Some more energetic folk keen to stretch their legs were taken by Land Rover to the slopes of Burntwood. From there, Julian, an islander, led them to one of the few paths up to the Base, the area above the coastal cliffs. With an ascent of 2,000 feet and a matching descent, that was an ambitious goal for a hike of a few hours.

Tristan Settlement with volcano that erupted in 1961 on left, and the scar of a recent rockfall.

This is my eighth trip to Tristan, so I've done the tourist bit and bought a few T-shirts, but since my last visit the islanders have built a replica of an original Tristan house, complete with a roof thatched with New Zealand flax. I wanted to see this, so I headed from the Settlement toward the volcano. I wasn't disappointed. It's a beautifully crafted building, in a stunning and poignant setting. The house is tucked between lava flows from the 1961 eruption, as if in defiance of the forced evacuation of the island at that time. It was constructed by island pensioners, in part to pass on traditional building skills and knowledge to the younger generation, who now use poured concrete and tin roofs for house-building. The walls, made of big blocks of split and shaped volcanic rock fitted closely together, are a real work of art. And even the chicken shed is thatched. The inside of the house is laid out as a traditional Tristan home, and I decided there and then that this would be my retirement home.

Replica of traditional Tristan house beneath the volcano.

Meanwhile, Trevor Glass, the island's conservation officer, wanted to talk to two of our passengers from South Georgia, who had been involved in the rat eradication program there. This project is relevant to Tristan, because mice do serious injury to birds on Gough Island, and both mice and rats are on Tristan. The results of eradication attempts elsewhere are being watched closely, to see if they can be applied to Gough.

Lava seashores with James Clark Ross in the background.
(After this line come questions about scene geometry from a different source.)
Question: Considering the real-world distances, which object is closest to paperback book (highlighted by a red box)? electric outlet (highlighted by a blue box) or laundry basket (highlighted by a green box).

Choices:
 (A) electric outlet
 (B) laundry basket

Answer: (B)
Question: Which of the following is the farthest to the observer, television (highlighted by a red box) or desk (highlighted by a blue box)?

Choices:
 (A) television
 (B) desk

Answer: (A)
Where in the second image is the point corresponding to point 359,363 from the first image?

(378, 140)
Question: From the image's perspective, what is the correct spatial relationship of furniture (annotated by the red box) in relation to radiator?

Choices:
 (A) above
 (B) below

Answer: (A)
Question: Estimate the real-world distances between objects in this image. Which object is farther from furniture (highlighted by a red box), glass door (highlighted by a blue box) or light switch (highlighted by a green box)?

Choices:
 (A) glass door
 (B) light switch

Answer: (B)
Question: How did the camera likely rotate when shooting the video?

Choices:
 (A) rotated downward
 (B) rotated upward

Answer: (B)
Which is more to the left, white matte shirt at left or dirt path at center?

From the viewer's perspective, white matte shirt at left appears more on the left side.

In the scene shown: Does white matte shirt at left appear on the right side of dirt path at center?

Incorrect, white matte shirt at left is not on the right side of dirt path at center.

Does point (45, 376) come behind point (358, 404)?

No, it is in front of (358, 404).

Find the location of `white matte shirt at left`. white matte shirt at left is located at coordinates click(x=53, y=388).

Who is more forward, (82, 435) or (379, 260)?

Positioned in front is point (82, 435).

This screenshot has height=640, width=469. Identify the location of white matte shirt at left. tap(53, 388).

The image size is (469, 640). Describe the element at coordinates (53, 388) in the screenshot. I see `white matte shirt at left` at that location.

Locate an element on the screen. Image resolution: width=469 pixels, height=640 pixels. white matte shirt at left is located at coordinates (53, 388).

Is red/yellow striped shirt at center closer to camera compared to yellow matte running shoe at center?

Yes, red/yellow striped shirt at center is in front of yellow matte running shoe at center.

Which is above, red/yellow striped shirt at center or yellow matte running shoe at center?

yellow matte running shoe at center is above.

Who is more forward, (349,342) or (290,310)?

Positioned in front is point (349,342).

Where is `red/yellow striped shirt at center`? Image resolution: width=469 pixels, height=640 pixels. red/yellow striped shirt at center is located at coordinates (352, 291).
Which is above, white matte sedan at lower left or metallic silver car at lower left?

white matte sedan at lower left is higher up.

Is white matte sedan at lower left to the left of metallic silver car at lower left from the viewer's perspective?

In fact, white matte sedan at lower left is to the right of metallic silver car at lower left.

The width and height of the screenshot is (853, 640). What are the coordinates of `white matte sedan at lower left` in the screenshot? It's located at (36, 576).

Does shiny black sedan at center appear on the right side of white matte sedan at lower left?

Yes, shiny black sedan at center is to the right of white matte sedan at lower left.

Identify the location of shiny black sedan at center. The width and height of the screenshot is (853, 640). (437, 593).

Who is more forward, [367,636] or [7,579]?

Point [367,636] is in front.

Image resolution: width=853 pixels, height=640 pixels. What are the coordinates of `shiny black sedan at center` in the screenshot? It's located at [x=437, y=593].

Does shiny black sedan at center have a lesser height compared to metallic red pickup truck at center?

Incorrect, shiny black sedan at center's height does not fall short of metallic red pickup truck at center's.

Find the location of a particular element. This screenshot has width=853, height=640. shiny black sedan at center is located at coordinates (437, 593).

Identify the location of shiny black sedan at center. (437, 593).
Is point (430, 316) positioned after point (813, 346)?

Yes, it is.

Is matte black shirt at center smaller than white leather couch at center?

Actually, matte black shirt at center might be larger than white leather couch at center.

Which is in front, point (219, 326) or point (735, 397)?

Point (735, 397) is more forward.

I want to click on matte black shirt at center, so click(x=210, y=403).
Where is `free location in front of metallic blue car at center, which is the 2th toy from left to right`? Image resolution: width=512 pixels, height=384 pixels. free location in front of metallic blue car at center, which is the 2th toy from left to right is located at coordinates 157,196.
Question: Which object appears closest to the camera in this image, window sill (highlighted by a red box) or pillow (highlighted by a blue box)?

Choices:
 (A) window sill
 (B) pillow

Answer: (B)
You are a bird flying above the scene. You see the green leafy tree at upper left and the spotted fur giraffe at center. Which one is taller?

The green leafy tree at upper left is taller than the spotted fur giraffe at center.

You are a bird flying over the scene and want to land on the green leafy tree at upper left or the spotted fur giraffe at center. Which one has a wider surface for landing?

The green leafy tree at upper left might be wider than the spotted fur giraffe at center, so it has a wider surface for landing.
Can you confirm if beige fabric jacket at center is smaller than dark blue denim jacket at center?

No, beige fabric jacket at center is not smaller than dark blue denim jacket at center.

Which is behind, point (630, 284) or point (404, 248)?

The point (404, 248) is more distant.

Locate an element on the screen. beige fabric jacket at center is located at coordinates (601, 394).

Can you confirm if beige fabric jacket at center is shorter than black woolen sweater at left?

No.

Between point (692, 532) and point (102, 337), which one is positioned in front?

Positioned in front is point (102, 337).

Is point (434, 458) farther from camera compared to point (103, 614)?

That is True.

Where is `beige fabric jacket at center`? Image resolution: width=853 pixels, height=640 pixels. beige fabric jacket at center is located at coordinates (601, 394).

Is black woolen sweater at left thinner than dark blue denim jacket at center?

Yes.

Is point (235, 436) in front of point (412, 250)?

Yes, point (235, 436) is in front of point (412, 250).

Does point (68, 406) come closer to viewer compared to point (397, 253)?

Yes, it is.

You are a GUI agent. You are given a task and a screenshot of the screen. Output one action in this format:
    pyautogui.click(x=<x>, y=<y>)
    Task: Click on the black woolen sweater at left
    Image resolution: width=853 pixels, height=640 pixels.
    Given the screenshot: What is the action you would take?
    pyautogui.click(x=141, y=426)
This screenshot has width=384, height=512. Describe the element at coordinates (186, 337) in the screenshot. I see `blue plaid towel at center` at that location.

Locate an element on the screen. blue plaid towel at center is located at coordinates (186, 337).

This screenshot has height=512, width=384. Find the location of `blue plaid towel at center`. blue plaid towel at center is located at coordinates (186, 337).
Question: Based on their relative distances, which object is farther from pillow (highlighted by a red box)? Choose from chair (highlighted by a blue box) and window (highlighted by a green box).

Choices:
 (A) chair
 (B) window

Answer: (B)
I also had forthcoming marine projects to discuss with Trevor, so after a “business” meeting at his house over a cold beer, and a very quick visit to a few old friends, it was time all too soon to head back to the harbor and our ship. A truly memorable day of Tristan hospitality and stunning scenery.

Gough Beneath the Waves

June 11, 2013

The Tristan archipelago, in a unique position as a temperate island group in the South Atlantic, is relatively well-studied on land, but its underwater life is much less known. The purpose of our trip aboard the James Clark Ross is to find out more about the life in deeper water -- below 30 metres (98 feet). That's deeper than safe diving depths, so we are using remote equipment deployed from a ship. The scientists aboard the ship have cameras and trawls designed to take photos and samples of deeper marine life. And they have developed standard methods from working on surveys in Antarctic waters at depths of 100 to 350m (328 to 1,148 ft). Working at such depths with equipment on cables from a ship in a swell is fraught with difficulties, but it's the only way to see what's down there.

Piper (Round bellowsfish)

Arriving at Gough, the first task was to use sonar to get an idea of the relief of the seabed. The bottom trawl requires a relatively flat stretch to work without sustaining damage. From the sonar map, three likely sites spread around the island are chosen. Then the camera is carefully lowered to send back live images of the seabed and the animals on it. The camera looks downwards only, and takes photos of a standard 0.5sq metre area for later statistical analysis. For me, it is just as interesting on the few occasions when the camera array lands on a rock and tips over. We can then record a longer, side view of the seabed, and can see interesting habitats like cliffs covered in sea fans, views the system doesn't normally provide. My brain understands this long view better than the view from above. Understandably, the camera operators don't share my enthusiasm when the camera falls over, as they have to maintain the system in working order and repair any damage.

Hermit Crab

Our photos from Gough show abundant cup corals, together with seafans, sponges, starfish and frequent fish -- mostly soldiers (Helicolenus mouchesii). One rock shark (Notorhynchus cepedianus) caused great excitement when it swam lazily past, directly beneath the descending camera frame.

Cup Coral

 After taking the photos, a small trawl (Agassiz trawl) is lowered and towed by the ship for around five minutes to gather live animal samples from the seabed. Again, this is limited by the seabed terrain, as the outer net can tear if it becomes snagged on rocks, and too many boulders in the net make it very heavy to retrieve. Ideally, the trawl collects mobile animals like urchins and crabs from the seabed, together with a few cobbles and boulders with attached animals like seafans, cup corals and sponges, so we get a range of animal and plant life. Once on board, these are sorted, photographed, documented and preserved in ethanol or frozen for future identification and genetic work. I was particularly excited to see hermit crabs with commensal anemones on the shells, a featherstar, a tiny spider crab, a beautiful pearly sea snail, and a sea cucumber, none of which I had seen in shallower Tristan waters.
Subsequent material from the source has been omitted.